• **Directions**:
Search the listing below for the word "différentes", and copy every line in which it turns up.

Segment Start: Records provided

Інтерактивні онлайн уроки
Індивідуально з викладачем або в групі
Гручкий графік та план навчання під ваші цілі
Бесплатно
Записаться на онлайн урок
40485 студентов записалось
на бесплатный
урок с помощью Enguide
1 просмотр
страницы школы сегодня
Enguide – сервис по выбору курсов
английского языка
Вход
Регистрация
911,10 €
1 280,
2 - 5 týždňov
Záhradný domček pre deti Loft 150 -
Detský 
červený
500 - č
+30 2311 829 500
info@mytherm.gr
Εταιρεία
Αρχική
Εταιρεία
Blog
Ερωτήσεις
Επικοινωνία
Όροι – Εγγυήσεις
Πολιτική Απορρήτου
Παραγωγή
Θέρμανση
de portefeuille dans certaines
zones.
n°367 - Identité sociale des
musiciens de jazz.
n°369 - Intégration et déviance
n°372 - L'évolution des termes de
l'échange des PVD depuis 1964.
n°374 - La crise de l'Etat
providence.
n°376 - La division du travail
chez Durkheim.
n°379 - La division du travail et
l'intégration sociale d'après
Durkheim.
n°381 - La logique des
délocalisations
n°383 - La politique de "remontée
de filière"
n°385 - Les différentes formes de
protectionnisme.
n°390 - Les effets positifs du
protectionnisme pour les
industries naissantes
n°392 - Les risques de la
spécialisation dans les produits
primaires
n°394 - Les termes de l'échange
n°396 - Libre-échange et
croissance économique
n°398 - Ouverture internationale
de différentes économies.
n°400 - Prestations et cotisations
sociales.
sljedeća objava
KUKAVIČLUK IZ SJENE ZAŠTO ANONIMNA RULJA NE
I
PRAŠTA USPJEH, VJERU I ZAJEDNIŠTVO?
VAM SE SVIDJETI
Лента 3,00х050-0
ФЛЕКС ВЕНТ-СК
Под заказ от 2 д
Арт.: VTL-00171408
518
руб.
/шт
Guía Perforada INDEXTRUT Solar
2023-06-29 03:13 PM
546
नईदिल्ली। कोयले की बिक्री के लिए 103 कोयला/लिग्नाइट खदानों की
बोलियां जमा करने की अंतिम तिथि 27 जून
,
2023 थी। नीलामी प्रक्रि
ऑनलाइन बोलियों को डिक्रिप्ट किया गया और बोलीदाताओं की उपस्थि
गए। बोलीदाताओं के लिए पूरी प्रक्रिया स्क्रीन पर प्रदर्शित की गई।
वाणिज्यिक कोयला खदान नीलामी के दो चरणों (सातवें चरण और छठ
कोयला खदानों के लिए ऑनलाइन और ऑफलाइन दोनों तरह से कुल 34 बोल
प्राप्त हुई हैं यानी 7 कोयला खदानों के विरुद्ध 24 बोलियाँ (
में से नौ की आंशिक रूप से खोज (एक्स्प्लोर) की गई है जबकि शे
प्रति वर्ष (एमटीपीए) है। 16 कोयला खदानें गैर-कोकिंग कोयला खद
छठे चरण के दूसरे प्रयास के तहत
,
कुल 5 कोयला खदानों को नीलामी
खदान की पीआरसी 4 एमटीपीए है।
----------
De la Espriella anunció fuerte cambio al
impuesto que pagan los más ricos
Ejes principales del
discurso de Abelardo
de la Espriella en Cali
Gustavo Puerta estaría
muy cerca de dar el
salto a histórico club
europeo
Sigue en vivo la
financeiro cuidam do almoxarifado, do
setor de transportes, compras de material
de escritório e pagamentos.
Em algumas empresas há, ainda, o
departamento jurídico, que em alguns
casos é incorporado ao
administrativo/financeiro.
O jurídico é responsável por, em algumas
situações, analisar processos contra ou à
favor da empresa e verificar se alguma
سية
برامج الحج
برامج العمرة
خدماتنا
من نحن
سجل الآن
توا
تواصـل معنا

Segment End: Records provided

• **Answer below**:
n°385 - Les différentes formes de
de différentes économies.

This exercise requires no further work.